The construction and the study of a rich functional calculus is one way of getting spectral resolutions or their analogues. In the classical case of a self-adjoint (or normal) operator A the calculus f ↦ f(A) defined on the algebra of all bounded functions and, in particular, on the characteristic functions χ_σ generates a projection valued (spectral) measure \(\sigma \mapsto E\left( \sigma \right)\mathop = \limits^{def} {\chi _\sigma }\left( A \right)\), the study of which leads to the Spectral Theorem. This measure “separates” the spectrum of A sufficiently well so that, for instance, if A is complete we obtain an unconditionally convergent expansion into eigenvectors. For more general transformations having a total and topologically free family X of eigen (or root) spaces one can always define an analogue of the spectral measure, in a similar manner as this is provided by formula (6), Lecture VI, but in the first instance only on the (dense) linear hull of the family X. If moreover the eigenvalues of the operator are isolated points of the spectrum then this “measure” can be considered as a part of the calculus (the “analytical” Riesz-Dunford calculus).
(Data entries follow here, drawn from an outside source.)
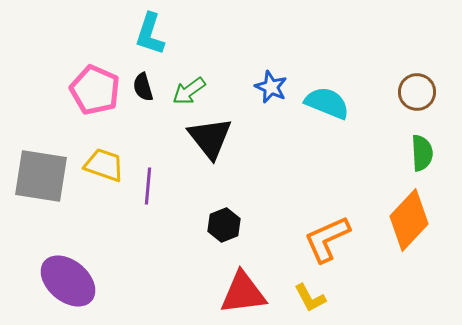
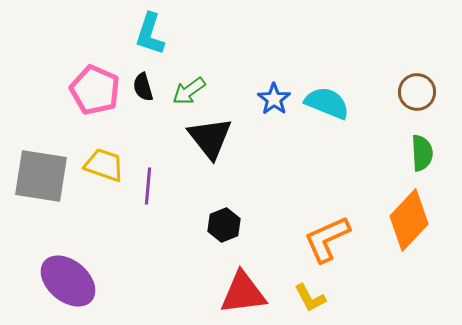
blue star: moved 3 px right, 12 px down; rotated 12 degrees clockwise
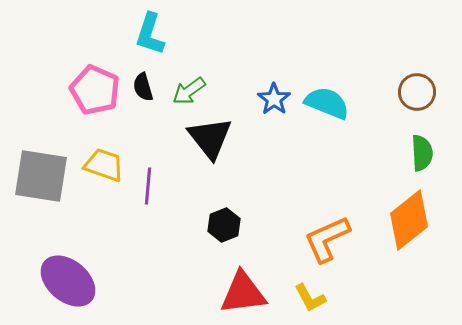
orange diamond: rotated 8 degrees clockwise
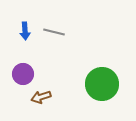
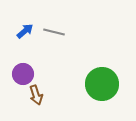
blue arrow: rotated 126 degrees counterclockwise
brown arrow: moved 5 px left, 2 px up; rotated 90 degrees counterclockwise
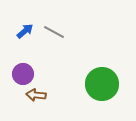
gray line: rotated 15 degrees clockwise
brown arrow: rotated 114 degrees clockwise
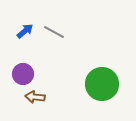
brown arrow: moved 1 px left, 2 px down
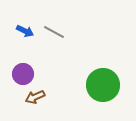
blue arrow: rotated 66 degrees clockwise
green circle: moved 1 px right, 1 px down
brown arrow: rotated 30 degrees counterclockwise
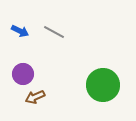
blue arrow: moved 5 px left
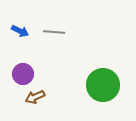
gray line: rotated 25 degrees counterclockwise
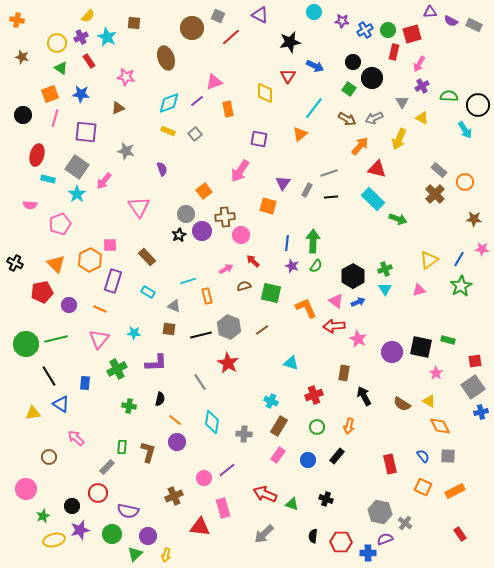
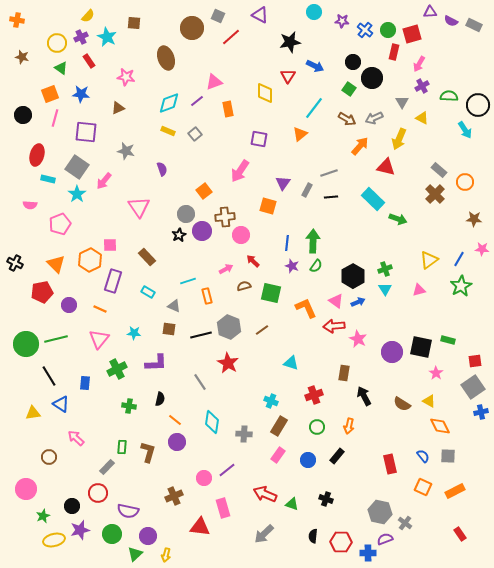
blue cross at (365, 30): rotated 21 degrees counterclockwise
red triangle at (377, 169): moved 9 px right, 2 px up
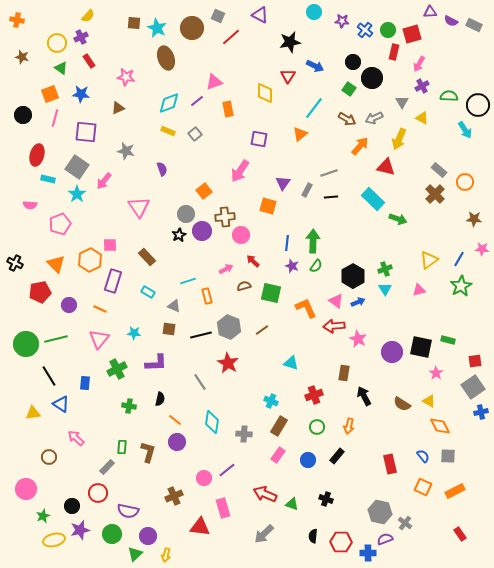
cyan star at (107, 37): moved 50 px right, 9 px up
red pentagon at (42, 292): moved 2 px left
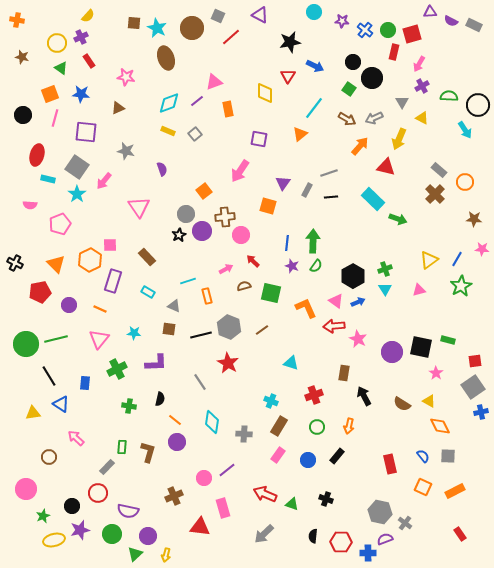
blue line at (459, 259): moved 2 px left
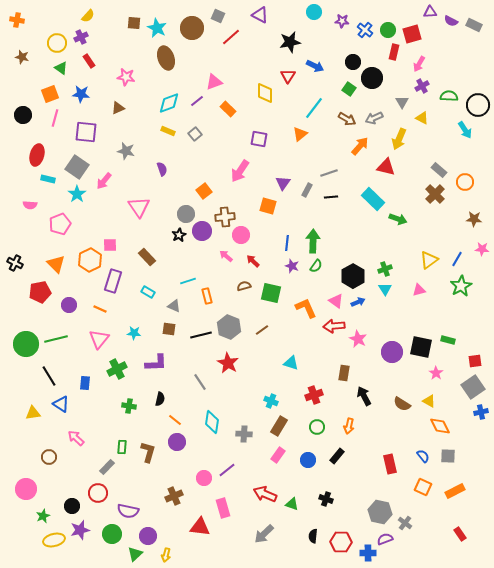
orange rectangle at (228, 109): rotated 35 degrees counterclockwise
pink arrow at (226, 269): moved 13 px up; rotated 112 degrees counterclockwise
For the compressions of the shift operator T = PS∣K we have to use the calculus constructed in Lecture III beyond which (as will be shown) we cannot go. The Sz.-Nagy and Foiaş calculus, it is true, makes it possible to construct the operator f(T) only for analytic functions f (f ∈ H^∞) but this deficiency is compensated by the fact that in many cases f(T) depends only on f ∣σ(T) or even f ∣σ _p (T). Such functions already can separate the spectrum of T in the desired way.